Calypso(38)



“Thirty-eight, thirty-nine…”

By what miracle had neither of us contracted AIDS? How had we gotten away? I don’t just mean later, when people knew to be safe, but back in the days when it didn’t have a name and no one understood how it spread. One of the men Hugh had lived with—a professor he had his first year of college—had died of it in the late eighties, and surely there were others, on both my side and his. Yet for some reason we’d escaped, had prospered, even. Now here we were, the shadows lengthening, our spaghetti growing cold, as he hit the half-hundred mark, then blithely sailed beyond it.

Whore.





Sorry



When she was young, my sister-in-law, Kathy, had a kitten named Snowy. “She was white, of course,” she said one evening over the Sorry! board at our house on Emerald Isle. I’ve never been much for games, but this one I can play all night. Half of it is luck, and the rest is ruthlessness. You have to be cold, so my niece, Madelyn, who is twelve and has a heart made of frozen concrete, usually wins.

“She was just the prettiest thing,” Kathy continued, watching as I shuffled the deck for another round. “Then she swallowed a fishhook.”

I set the cards in the center of the board. “Yikes.”

“Tell me about it,” Kathy said. “It didn’t seem like there was any way to fix her, so my mom told my brother to hold her down.” She took a sip of her bourbon. “Then she shot her in the head.”

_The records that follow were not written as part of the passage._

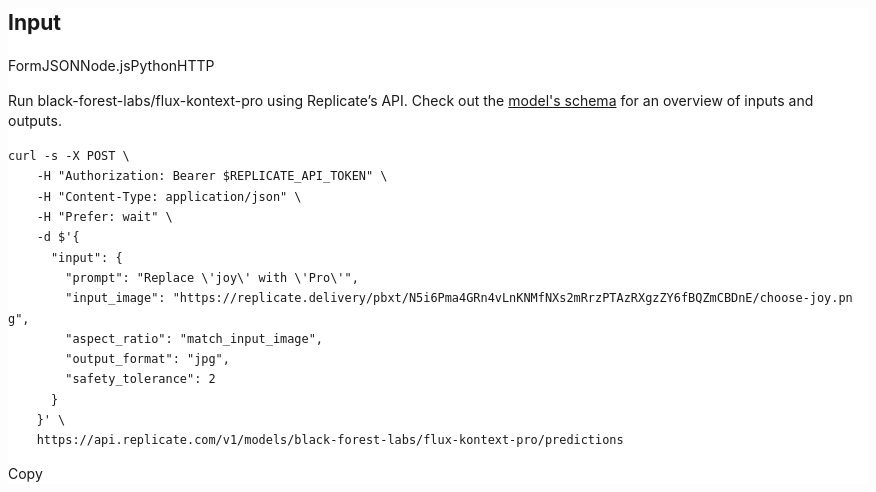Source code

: 















## Input











FormJSONNode.jsPythonHTTP











Run black-forest-labs/flux-kontext-pro using Replicate’s API. Check out the [model's schema](https://replicate.com/black-forest-labs/flux-kontext-pro/api/schema) for an overview of inputs and outputs.





```shell hljs
curl -s -X POST \
    -H "Authorization: Bearer $REPLICATE_API_TOKEN" \
    -H "Content-Type: application/json" \
    -H "Prefer: wait" \
    -d $'{
      "input": {
        "prompt": "Replace \'joy\' with \'Pro\'",
        "input_image": "https://replicate.delivery/pbxt/N5i6Pma4GRn4vLnKNMfNXs2mRrzPTAzRXgzZY6fBQZmCBDnE/choose-joy.png",
        "aspect_ratio": "match_input_image",
        "output_format": "jpg",
        "safety_tolerance": 2
      }
    }' \
    https://api.replicate.com/v1/models/black-forest-labs/flux-kontext-pro/predictions
```



Copy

Maddy, who had no doubt heard this story before, gathered the bright plastic pawns in her hands and turned to her mother, asking, “What color do you want?”

Kathy considered her options and sighed. “I’ll go with the red.”

Whenever I doubt the wisdom of buying a beach house, all I have to do is play a round of Sorry! and it all seems worth it. For starters, it’s the only time Madelyn will really talk. Wiping the floor with everyone around her eases what is otherwise a crippling shyness and brings her fully to life. Ask her a question on the beach, and the most you’re likely to get is a shrug. At the board, on the other hand, she’ll tell you anything, is chatty, almost. Before getting the Sea Section, I didn’t have much contact with my brother’s family. I’d see them in Raleigh when I passed through town every other year. I’d send cards and letters, but that was about it. Were it not for Sorry! I’d never have known that Kathy’s mother shot a kitten in the head. Now that’s a sister-in-law, I thought. She drew a one, and I watched as she moved the first of her four pawns from the starting position. Then she whispered softly to me and her daughter, “I will destroy the both of you.”

We usually play Sorry! in the living room on the east side of the house while sitting on the floor around the coffee table. Getting a game together is the easiest thing in the world. Only four at a time can play, but there will often be others on the sidelines, coaching—Paul, for instance. When his daughter’s at the board he’ll take a knee and lean in. “C’mon, baby, go for the throat. Just like Daddy taught you.”

It’s hard to get ahead in this game without occasionally sending a fellow player back to start. “Sorry,” you say, sincerely at first, and then in a way that means “I’m sorry you’re the sort of person who deserves this.” Madelyn will take any opportunity to screw someone over. She’s like her grandmother shooting a kitten in the head—heartless. The Christmas that Paul brought his family to Sussex, she presented me with a Sorry! game of my own, and though we pulled it out a dozen or so times, it never felt urgent, the way it does at the beach. After they left, I played only once, with a friend of Hugh’s named Candy. “You sort of need the sound of waves in order to get in the proper mood,” I said, putting the board away after I had crushed her.



Another thing I love about the beach is sitting in the sun, mainly for the lazy kind of talk it generates. A person can say anything with lotion on, and I’m more than willing to listen. Most people, myself included, have moved on to sunblock, but not my sister Gretchen, who is outdoors a lot and usually arrives at the start of our vacation the burnished chestnut of a well-worn saddle. This is a woman who tans the spaces between her fingers, who lies on the beach with her mouth open so she can darken the front of her uvula. She’s starting to look like one of those dolls made from a dried apple, not that it bothers her any. My sister is one of the few women I know who doesn’t dye her hair or bemoan the fact that she’s getting older. She embraces her impending decrepitude.

Gretchen’s birthday falls in early August, and the year she turned fifty-five, we celebrated it together on Emerald Isle. Paul, Kathy, and Madelyn were there briefly, as was Hugh; his mother, Joan; and his sister, Ann, who is my age and has three grown children. She and Hugh could be twins, that’s how alike they look, both tall and slender with big teeth, just shy of Kennedy-size. Their mother is a lot smaller, and wispy. Joan is eighty-three now, pale as a lightbulb, with white hair cut bluntly at her jawline. She recently replaced her wire-rimmed glasses. The new ones have heavy black frames and lend her a studious, almost owlish demeanor, which is fitting, as she’s always got her nose in a book. The writers she prefers are long dead and were on the wordy side. If the novel on the sofa is seven hundred pages long and the author photo is an engraving, it’s either hers or Hugh’s.